Streetsblog has a call in to Yee to find out how he reconciles his two positions. So far we have not been able to connect with him, but we’ll update this post when he calls back.
Meanwhile, since the M Ocean View is basically the only Muni line that already has substantial portions running on its own right of way (down the center of 19th Avenue, for example, as pictured in the lead image), on flat, level ground, it is the last place to spend money on a subway. How about a subway or other right of way upgrades for the N Judah, L Taraval, T Third, or K Ingleside on Ocean Avenue, or someplace that doesn’t have any rail service at all, such as Geary and the Richmond District?
As Streetsblog has pointed out previously, if the city really wants to speed up the M Ocean View and make it more reliable, they know how to do it: add crossing gates and give the line pre-emption over car traffic. This is standard in other cities with rail. Take the San Diego trolley, seen below, which is far more reliable than Muni, thanks to crossing gates on the vast majority of its track.
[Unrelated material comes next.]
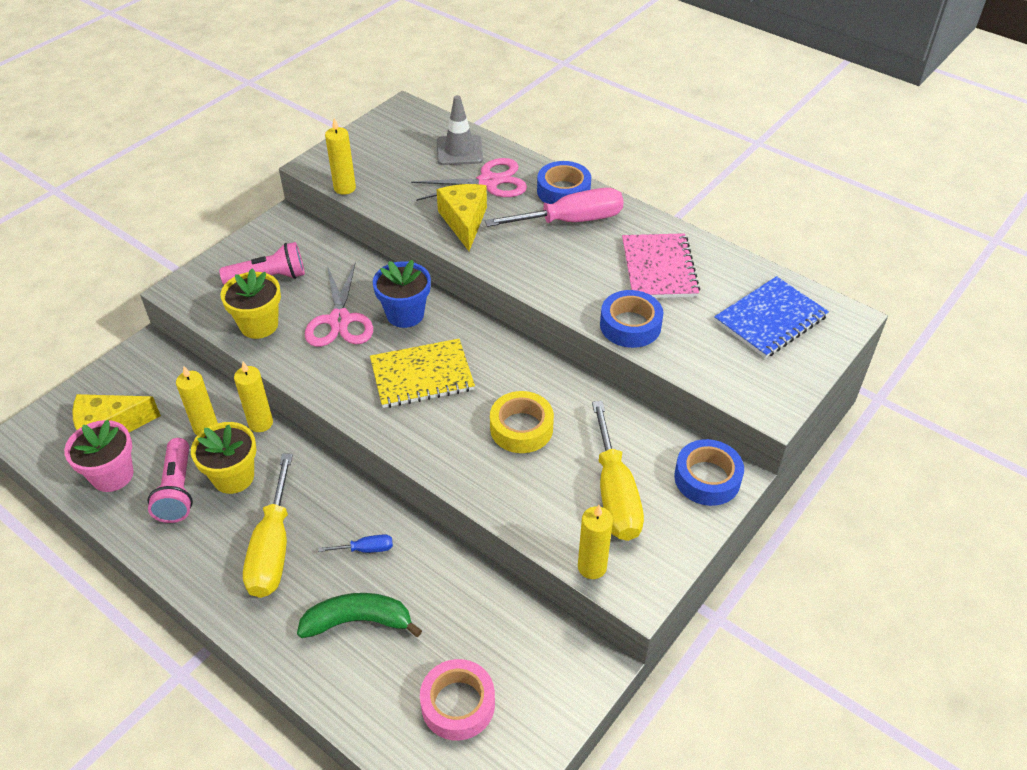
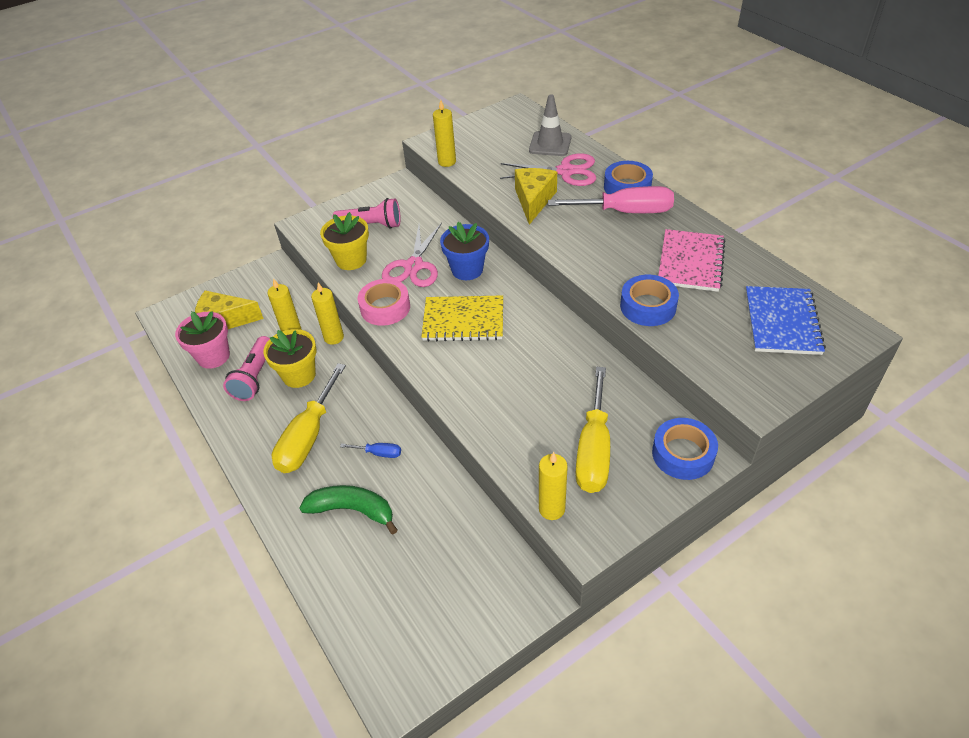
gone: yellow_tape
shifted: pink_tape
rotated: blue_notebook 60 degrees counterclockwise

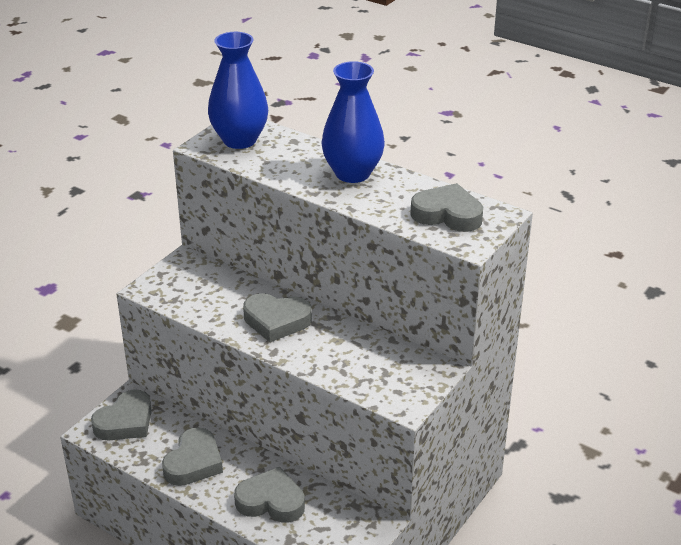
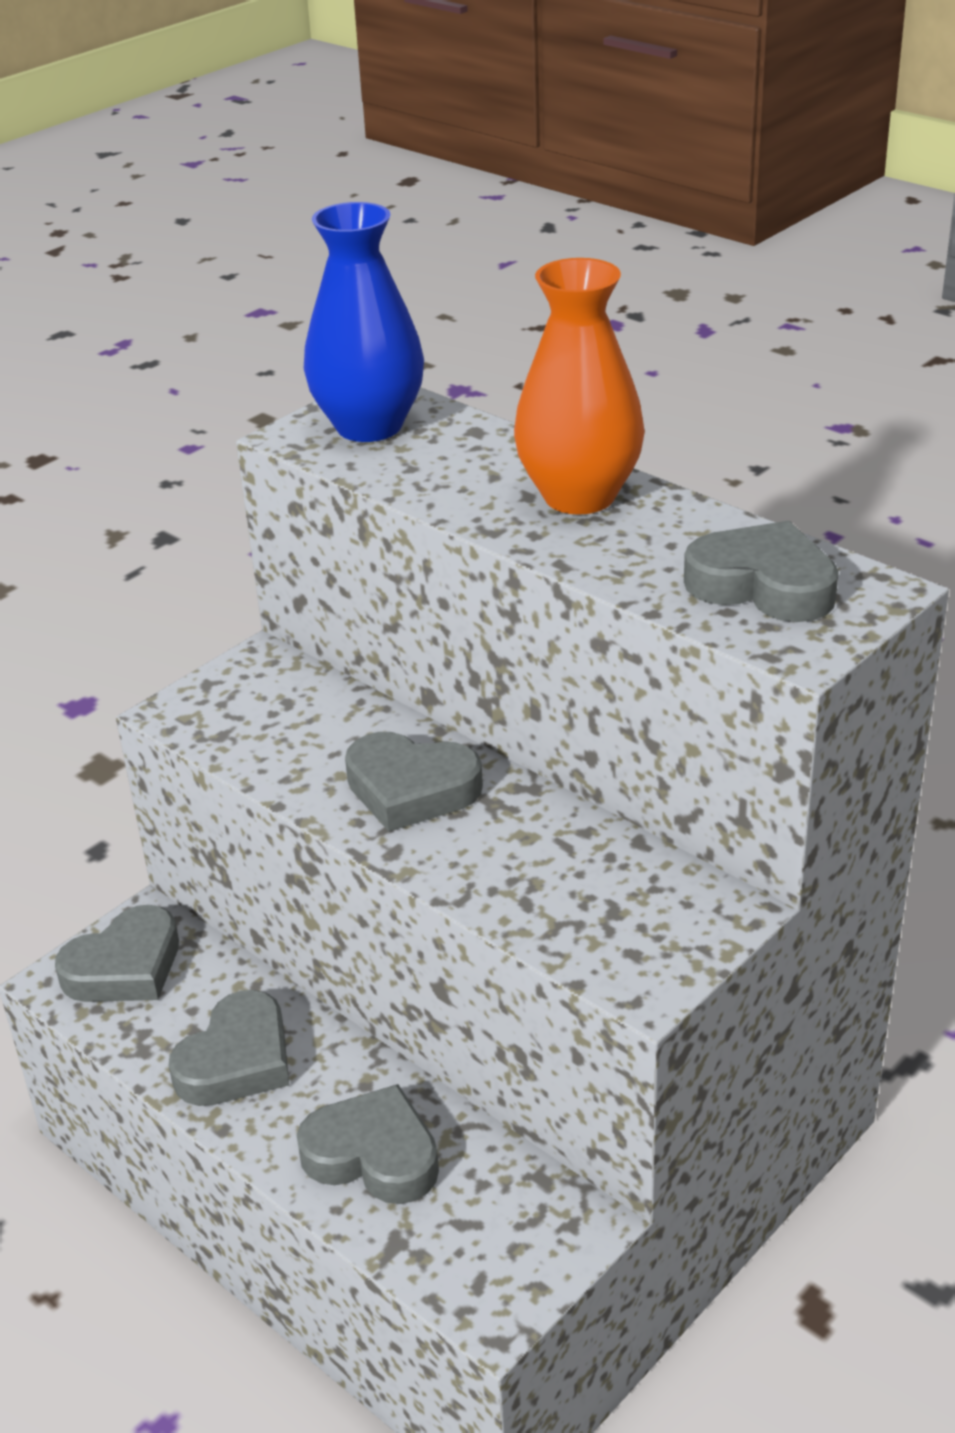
repainted: blue_vase (no. 2 from left) to orange_vase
There is, of course, one part of the M Ocean View line with sufficient density to start to justify a subway–and that’s Park Merced, which was always the driver for this project. But Park Merced is also close to BART, which is much faster and has higher capacity than the M Ocean View could ever have, even in a subway tunnel. If the point is to serve Park Merced, why not consider a spur that branches off from BART’s line between Balboa and Daly City at Alemany Boulevard and then use the trench of Brotherhood Way to reach Park Merced? Since it’s already below grade, no subway tunnels would be required, and only a few short sections of aerial track are needed to connect to the existing BART right of way.
With a BART connection, Park Merced residents would get a much faster and more reliable, higher-capacity train to downtown San Francisco (and beyond) for a fraction of the cost of putting the M Ocean View underground. David, meanwhile, just wants to see efficient transit moving lots of people to and from denser housing. “I’m agnostic on how we accomplish that. The subway doesn’t have to be dug. If we can use other methods, cool – let’s go for that”
If Yee is still determined to improve the M Ocean View, forget subways: let’s start with something simple, such as removing the turning pockets at the Stonestown Galleria, which forces trains full of hundreds of people to sit behind left-turning cars waiting to enter a shopping mall. That would cost less than the subway study did, and would actually improve the commutes of thousands of Yee’s constituents.